[INPUT DATA — start]

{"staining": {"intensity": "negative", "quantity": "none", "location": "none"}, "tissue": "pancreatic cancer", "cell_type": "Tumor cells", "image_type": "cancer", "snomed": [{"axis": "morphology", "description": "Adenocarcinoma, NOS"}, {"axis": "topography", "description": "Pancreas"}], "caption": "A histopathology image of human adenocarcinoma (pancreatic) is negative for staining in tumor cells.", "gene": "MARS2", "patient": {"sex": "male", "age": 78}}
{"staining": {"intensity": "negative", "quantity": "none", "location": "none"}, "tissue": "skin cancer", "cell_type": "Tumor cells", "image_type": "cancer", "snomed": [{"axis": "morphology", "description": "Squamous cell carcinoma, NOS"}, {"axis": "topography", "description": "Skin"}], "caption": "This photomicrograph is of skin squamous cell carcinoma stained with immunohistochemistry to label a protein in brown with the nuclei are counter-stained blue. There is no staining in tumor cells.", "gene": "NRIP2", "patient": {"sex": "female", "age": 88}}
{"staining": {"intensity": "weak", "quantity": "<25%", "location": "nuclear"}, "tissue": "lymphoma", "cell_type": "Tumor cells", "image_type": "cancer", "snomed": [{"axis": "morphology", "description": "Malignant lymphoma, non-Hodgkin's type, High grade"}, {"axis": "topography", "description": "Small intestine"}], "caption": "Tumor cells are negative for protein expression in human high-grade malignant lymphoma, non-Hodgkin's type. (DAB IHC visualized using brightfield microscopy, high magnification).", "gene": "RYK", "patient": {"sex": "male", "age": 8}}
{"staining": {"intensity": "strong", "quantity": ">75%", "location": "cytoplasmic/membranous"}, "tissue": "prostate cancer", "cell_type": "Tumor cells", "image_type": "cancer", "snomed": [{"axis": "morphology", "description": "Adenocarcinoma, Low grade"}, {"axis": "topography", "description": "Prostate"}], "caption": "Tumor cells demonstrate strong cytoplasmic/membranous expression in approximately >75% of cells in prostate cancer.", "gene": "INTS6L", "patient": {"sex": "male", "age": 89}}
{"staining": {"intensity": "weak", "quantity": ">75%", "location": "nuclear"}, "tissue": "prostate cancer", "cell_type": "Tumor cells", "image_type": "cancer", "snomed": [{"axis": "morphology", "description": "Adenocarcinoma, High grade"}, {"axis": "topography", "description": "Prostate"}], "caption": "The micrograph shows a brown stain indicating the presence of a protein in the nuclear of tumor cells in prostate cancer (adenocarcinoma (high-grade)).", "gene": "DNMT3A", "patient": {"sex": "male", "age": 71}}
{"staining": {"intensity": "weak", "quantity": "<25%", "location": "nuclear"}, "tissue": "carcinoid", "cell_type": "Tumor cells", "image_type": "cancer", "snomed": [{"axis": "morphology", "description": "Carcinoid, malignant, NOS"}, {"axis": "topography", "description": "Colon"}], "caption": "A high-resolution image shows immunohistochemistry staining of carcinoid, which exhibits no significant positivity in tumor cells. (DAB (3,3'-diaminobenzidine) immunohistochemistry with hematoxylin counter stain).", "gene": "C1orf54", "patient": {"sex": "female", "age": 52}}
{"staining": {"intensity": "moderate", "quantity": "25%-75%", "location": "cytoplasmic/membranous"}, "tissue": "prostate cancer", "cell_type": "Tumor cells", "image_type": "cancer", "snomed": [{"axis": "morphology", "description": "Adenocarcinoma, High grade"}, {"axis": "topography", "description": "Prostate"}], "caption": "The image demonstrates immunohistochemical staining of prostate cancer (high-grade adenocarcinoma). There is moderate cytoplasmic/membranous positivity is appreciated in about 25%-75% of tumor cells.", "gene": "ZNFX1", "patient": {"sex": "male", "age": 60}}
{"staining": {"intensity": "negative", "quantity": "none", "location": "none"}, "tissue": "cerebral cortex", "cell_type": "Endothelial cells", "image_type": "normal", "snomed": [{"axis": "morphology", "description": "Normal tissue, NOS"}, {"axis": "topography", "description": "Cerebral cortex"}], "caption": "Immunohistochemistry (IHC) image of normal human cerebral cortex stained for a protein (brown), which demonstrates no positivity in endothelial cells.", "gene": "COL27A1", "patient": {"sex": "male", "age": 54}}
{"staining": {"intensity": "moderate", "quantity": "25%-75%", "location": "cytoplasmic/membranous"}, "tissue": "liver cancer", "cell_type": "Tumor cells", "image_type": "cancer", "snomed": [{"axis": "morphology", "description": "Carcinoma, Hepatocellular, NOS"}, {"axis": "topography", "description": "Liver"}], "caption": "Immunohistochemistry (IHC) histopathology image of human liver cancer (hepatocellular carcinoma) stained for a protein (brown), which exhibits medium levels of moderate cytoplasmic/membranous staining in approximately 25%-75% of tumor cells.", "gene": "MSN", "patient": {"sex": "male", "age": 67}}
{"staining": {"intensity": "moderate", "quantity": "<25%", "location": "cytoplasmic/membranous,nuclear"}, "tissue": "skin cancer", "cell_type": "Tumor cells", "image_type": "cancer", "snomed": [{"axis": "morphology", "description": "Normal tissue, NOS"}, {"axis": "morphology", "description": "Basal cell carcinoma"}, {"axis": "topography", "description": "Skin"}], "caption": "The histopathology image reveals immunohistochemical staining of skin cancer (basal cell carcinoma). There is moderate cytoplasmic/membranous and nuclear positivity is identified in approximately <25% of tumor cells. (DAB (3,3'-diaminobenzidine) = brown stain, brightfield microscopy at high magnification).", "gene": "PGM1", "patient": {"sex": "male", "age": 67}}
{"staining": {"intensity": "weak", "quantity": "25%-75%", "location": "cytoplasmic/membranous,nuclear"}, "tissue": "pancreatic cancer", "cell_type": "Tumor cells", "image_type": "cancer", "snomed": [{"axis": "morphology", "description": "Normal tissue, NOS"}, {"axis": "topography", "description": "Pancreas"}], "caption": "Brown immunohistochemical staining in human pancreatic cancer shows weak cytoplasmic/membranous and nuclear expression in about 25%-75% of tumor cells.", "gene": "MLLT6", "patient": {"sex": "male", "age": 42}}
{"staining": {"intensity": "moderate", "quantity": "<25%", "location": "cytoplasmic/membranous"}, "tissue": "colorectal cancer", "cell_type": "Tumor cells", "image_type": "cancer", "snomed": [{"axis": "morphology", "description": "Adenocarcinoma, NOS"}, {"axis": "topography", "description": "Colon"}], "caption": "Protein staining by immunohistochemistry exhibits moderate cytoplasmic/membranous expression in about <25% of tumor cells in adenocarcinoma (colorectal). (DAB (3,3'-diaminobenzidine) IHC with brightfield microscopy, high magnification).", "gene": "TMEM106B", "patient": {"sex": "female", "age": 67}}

[INPUT DATA — finish]

→ **ACTIVITY**: Word for word, give back the data shown above.

→ **PROBLEM SOLUTION**:
{"staining": {"intensity": "negative", "quantity": "none", "location": "none"}, "tissue": "pancreatic cancer", "cell_type": "Tumor cells", "image_type": "cancer", "snomed": [{"axis": "morphology", "description": "Adenocarcinoma, NOS"}, {"axis": "topography", "description": "Pancreas"}], "caption": "A histopathology image of human adenocarcinoma (pancreatic) is negative for staining in tumor cells.", "gene": "MARS2", "patient": {"sex": "male", "age": 78}}
{"staining": {"intensity": "negative", "quantity": "none", "location": "none"}, "tissue": "skin cancer", "cell_type": "Tumor cells", "image_type": "cancer", "snomed": [{"axis": "morphology", "description": "Squamous cell carcinoma, NOS"}, {"axis": "topography", "description": "Skin"}], "caption": "This photomicrograph is of skin squamous cell carcinoma stained with immunohistochemistry to label a protein in brown with the nuclei are counter-stained blue. There is no staining in tumor cells.", "gene": "NRIP2", "patient": {"sex": "female", "age": 88}}
{"staining": {"intensity": "weak", "quantity": "<25%", "location": "nuclear"}, "tissue": "lymphoma", "cell_type": "Tumor cells", "image_type": "cancer", "snomed": [{"axis": "morphology", "description": "Malignant lymphoma, non-Hodgkin's type, High grade"}, {"axis": "topography", "description": "Small intestine"}], "caption": "Tumor cells are negative for protein expression in human high-grade malignant lymphoma, non-Hodgkin's type. (DAB IHC visualized using brightfield microscopy, high magnification).", "gene": "RYK", "patient": {"sex": "male", "age": 8}}
{"staining": {"intensity": "strong", "quantity": ">75%", "location": "cytoplasmic/membranous"}, "tissue": "prostate cancer", "cell_type": "Tumor cells", "image_type": "cancer", "snomed": [{"axis": "morphology", "description": "Adenocarcinoma, Low grade"}, {"axis": "topography", "description": "Prostate"}], "caption": "Tumor cells demonstrate strong cytoplasmic/membranous expression in approximately >75% of cells in prostate cancer.", "gene": "INTS6L", "patient": {"sex": "male", "age": 89}}
{"staining": {"intensity": "weak", "quantity": ">75%", "location": "nuclear"}, "tissue": "prostate cancer", "cell_type": "Tumor cells", "image_type": "cancer", "snomed": [{"axis": "morphology", "description": "Adenocarcinoma, High grade"}, {"axis": "topography", "description": "Prostate"}], "caption": "The micrograph shows a brown stain indicating the presence of a protein in the nuclear of tumor cells in prostate cancer (adenocarcinoma (high-grade)).", "gene": "DNMT3A", "patient": {"sex": "male", "age": 71}}
{"staining": {"intensity": "weak", "quantity": "<25%", "location": "nuclear"}, "tissue": "carcinoid", "cell_type": "Tumor cells", "image_type": "cancer", "snomed": [{"axis": "morphology", "description": "Carcinoid, malignant, NOS"}, {"axis": "topography", "description": "Colon"}], "caption": "A high-resolution image shows immunohistochemistry staining of carcinoid, which exhibits no significant positivity in tumor cells. (DAB (3,3'-diaminobenzidine) immunohistochemistry with hematoxylin counter stain).", "gene": "C1orf54", "patient": {"sex": "female", "age": 52}}
{"staining": {"intensity": "moderate", "quantity": "25%-75%", "location": "cytoplasmic/membranous"}, "tissue": "prostate cancer", "cell_type": "Tumor cells", "image_type": "cancer", "snomed": [{"axis": "morphology", "description": "Adenocarcinoma, High grade"}, {"axis": "topography", "description": "Prostate"}], "caption": "The image demonstrates immunohistochemical staining of prostate cancer (high-grade adenocarcinoma). There is moderate cytoplasmic/membranous positivity is appreciated in about 25%-75% of tumor cells.", "gene": "ZNFX1", "patient": {"sex": "male", "age": 60}}
{"staining": {"intensity": "negative", "quantity": "none", "location": "none"}, "tissue": "cerebral cortex", "cell_type": "Endothelial cells", "image_type": "normal", "snomed": [{"axis": "morphology", "description": "Normal tissue, NOS"}, {"axis": "topography", "description": "Cerebral cortex"}], "caption": "Immunohistochemistry (IHC) image of normal human cerebral cortex stained for a protein (brown), which demonstrates no positivity in endothelial cells.", "gene": "COL27A1", "patient": {"sex": "male", "age": 54}}
{"staining": {"intensity": "moderate", "quantity": "25%-75%", "location": "cytoplasmic/membranous"}, "tissue": "liver cancer", "cell_type": "Tumor cells", "image_type": "cancer", "snomed": [{"axis": "morphology", "description": "Carcinoma, Hepatocellular, NOS"}, {"axis": "topography", "description": "Liver"}], "caption": "Immunohistochemistry (IHC) histopathology image of human liver cancer (hepatocellular carcinoma) stained for a protein (brown), which exhibits medium levels of moderate cytoplasmic/membranous staining in approximately 25%-75% of tumor cells.", "gene": "MSN", "patient": {"sex": "male", "age": 67}}
{"staining": {"intensity": "moderate", "quantity": "<25%", "location": "cytoplasmic/membranous,nuclear"}, "tissue": "skin cancer", "cell_type": "Tumor cells", "image_type": "cancer", "snomed": [{"axis": "morphology", "description": "Normal tissue, NOS"}, {"axis": "morphology", "description": "Basal cell carcinoma"}, {"axis": "topography", "description": "Skin"}], "caption": "The histopathology image reveals immunohistochemical staining of skin cancer (basal cell carcinoma). There is moderate cytoplasmic/membranous and nuclear positivity is identified in approximately <25% of tumor cells. (DAB (3,3'-diaminobenzidine) = brown stain, brightfield microscopy at high magnification).", "gene": "PGM1", "patient": {"sex": "male", "age": 67}}
{"staining": {"intensity": "weak", "quantity": "25%-75%", "location": "cytoplasmic/membranous,nuclear"}, "tissue": "pancreatic cancer", "cell_type": "Tumor cells", "image_type": "cancer", "snomed": [{"axis": "morphology", "description": "Normal tissue, NOS"}, {"axis": "topography", "description": "Pancreas"}], "caption": "Brown immunohistochemical staining in human pancreatic cancer shows weak cytoplasmic/membranous and nuclear expression in about 25%-75% of tumor cells.", "gene": "MLLT6", "patient": {"sex": "male", "age": 42}}
{"staining": {"intensity": "moderate", "quantity": "<25%", "location": "cytoplasmic/membranous"}, "tissue": "colorectal cancer", "cell_type": "Tumor cells", "image_type": "cancer", "snomed": [{"axis": "morphology", "description": "Adenocarcinoma, NOS"}, {"axis": "topography", "description": "Colon"}], "caption": "Protein staining by immunohistochemistry exhibits moderate cytoplasmic/membranous expression in about <25% of tumor cells in adenocarcinoma (colorectal). (DAB (3,3'-diaminobenzidine) IHC with brightfield microscopy, high magnification).", "gene": "TMEM106B", "patient": {"sex": "female", "age": 67}}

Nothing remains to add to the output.